Brief: Hand back each record exactly as you find it.

Input:
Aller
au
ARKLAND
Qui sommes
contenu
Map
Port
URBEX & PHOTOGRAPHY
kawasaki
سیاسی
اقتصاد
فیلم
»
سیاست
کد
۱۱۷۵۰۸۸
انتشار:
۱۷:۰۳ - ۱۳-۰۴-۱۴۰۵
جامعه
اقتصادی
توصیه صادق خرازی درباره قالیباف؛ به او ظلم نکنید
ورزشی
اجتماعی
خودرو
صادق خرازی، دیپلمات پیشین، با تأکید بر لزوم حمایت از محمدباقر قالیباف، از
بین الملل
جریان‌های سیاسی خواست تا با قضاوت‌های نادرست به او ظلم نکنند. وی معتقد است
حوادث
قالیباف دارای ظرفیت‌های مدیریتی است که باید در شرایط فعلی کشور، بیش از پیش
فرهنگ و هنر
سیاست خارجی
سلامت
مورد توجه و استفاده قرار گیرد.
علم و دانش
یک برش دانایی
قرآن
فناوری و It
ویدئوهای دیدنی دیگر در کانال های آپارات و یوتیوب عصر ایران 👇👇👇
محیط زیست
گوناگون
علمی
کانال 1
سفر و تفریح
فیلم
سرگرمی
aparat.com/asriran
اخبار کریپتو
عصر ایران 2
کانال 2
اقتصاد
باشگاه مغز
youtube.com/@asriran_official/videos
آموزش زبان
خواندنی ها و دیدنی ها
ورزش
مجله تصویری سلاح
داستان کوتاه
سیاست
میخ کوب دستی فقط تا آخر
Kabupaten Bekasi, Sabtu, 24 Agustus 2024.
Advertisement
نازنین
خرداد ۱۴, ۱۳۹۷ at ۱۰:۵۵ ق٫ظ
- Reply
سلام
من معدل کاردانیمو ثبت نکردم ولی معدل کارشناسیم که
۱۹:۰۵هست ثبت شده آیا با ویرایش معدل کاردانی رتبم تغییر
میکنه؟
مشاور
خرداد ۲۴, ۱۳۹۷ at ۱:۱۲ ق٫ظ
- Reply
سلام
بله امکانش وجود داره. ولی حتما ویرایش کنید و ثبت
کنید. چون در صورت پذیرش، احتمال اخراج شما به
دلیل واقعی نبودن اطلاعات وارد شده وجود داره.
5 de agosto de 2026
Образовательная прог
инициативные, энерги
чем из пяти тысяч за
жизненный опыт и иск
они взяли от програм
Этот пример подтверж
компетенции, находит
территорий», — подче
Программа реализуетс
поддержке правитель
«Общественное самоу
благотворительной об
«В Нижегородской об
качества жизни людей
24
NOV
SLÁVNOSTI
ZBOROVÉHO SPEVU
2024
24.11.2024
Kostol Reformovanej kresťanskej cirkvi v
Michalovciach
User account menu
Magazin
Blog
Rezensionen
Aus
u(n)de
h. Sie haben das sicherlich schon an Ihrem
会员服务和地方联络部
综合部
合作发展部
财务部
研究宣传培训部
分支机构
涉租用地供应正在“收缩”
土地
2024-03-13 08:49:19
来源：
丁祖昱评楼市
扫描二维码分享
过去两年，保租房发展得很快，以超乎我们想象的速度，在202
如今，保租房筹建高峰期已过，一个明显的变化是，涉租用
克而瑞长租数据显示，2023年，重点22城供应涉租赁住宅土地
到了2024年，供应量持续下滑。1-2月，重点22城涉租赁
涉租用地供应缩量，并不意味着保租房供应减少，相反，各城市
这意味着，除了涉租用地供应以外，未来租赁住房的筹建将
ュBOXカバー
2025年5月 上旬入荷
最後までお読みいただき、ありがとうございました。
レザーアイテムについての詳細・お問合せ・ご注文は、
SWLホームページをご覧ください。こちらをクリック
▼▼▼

Your response:
Aller
au
ARKLAND
Qui sommes
contenu
Map
Port
URBEX & PHOTOGRAPHY
kawasaki
سیاسی
اقتصاد
فیلم
»
سیاست
کد
۱۱۷۵۰۸۸
انتشار:
۱۷:۰۳ - ۱۳-۰۴-۱۴۰۵
جامعه
اقتصادی
توصیه صادق خرازی درباره قالیباف؛ به او ظلم نکنید
ورزشی
اجتماعی
خودرو
صادق خرازی، دیپلمات پیشین، با تأکید بر لزوم حمایت از محمدباقر قالیباف، از
بین الملل
جریان‌های سیاسی خواست تا با قضاوت‌های نادرست به او ظلم نکنند. وی معتقد است
حوادث
قالیباف دارای ظرفیت‌های مدیریتی است که باید در شرایط فعلی کشور، بیش از پیش
فرهنگ و هنر
سیاست خارجی
سلامت
مورد توجه و استفاده قرار گیرد.
علم و دانش
یک برش دانایی
قرآن
فناوری و It
ویدئوهای دیدنی دیگر در کانال های آپارات و یوتیوب عصر ایران 👇👇👇
محیط زیست
گوناگون
علمی
کانال 1
سفر و تفریح
فیلم
سرگرمی
aparat.com/asriran
اخبار کریپتو
عصر ایران 2
کانال 2
اقتصاد
باشگاه مغز
youtube.com/@asriran_official/videos
آموزش زبان
خواندنی ها و دیدنی ها
ورزش
مجله تصویری سلاح
داستان کوتاه
سیاست
میخ کوب دستی فقط تا آخر
Kabupaten Bekasi, Sabtu, 24 Agustus 2024.
Advertisement
نازنین
خرداد ۱۴, ۱۳۹۷ at ۱۰:۵۵ ق٫ظ
- Reply
سلام
من معدل کاردانیمو ثبت نکردم ولی معدل کارشناسیم که
۱۹:۰۵هست ثبت شده آیا با ویرایش معدل کاردانی رتبم تغییر
میکنه؟
مشاور
خرداد ۲۴, ۱۳۹۷ at ۱:۱۲ ق٫ظ
- Reply
سلام
بله امکانش وجود داره. ولی حتما ویرایش کنید و ثبت
کنید. چون در صورت پذیرش، احتمال اخراج شما به
دلیل واقعی نبودن اطلاعات وارد شده وجود داره.
5 de agosto de 2026
Образовательная прог
инициативные, энерги
чем из пяти тысяч за
жизненный опыт и иск
они взяли от програм
Этот пример подтверж
компетенции, находит
территорий», — подче
Программа реализуетс
поддержке правитель
«Общественное самоу
благотворительной об
«В Нижегородской об
качества жизни людей
24
NOV
SLÁVNOSTI
ZBOROVÉHO SPEVU
2024
24.11.2024
Kostol Reformovanej kresťanskej cirkvi v
Michalovciach
User account menu
Magazin
Blog
Rezensionen
Aus
u(n)de
h. Sie haben das sicherlich schon an Ihrem
会员服务和地方联络部
综合部
合作发展部
财务部
研究宣传培训部
分支机构
涉租用地供应正在“收缩”
土地
2024-03-13 08:49:19
来源：
丁祖昱评楼市
扫描二维码分享
过去两年，保租房发展得很快，以超乎我们想象的速度，在202
如今，保租房筹建高峰期已过，一个明显的变化是，涉租用
克而瑞长租数据显示，2023年，重点22城供应涉租赁住宅土地
到了2024年，供应量持续下滑。1-2月，重点22城涉租赁
涉租用地供应缩量，并不意味着保租房供应减少，相反，各城市
这意味着，除了涉租用地供应以外，未来租赁住房的筹建将
ュBOXカバー
2025年5月 上旬入荷
最後までお読みいただき、ありがとうございました。
レザーアイテムについての詳細・お問合せ・ご注文は、
SWLホームページをご覧ください。こちらをクリック
▼▼▼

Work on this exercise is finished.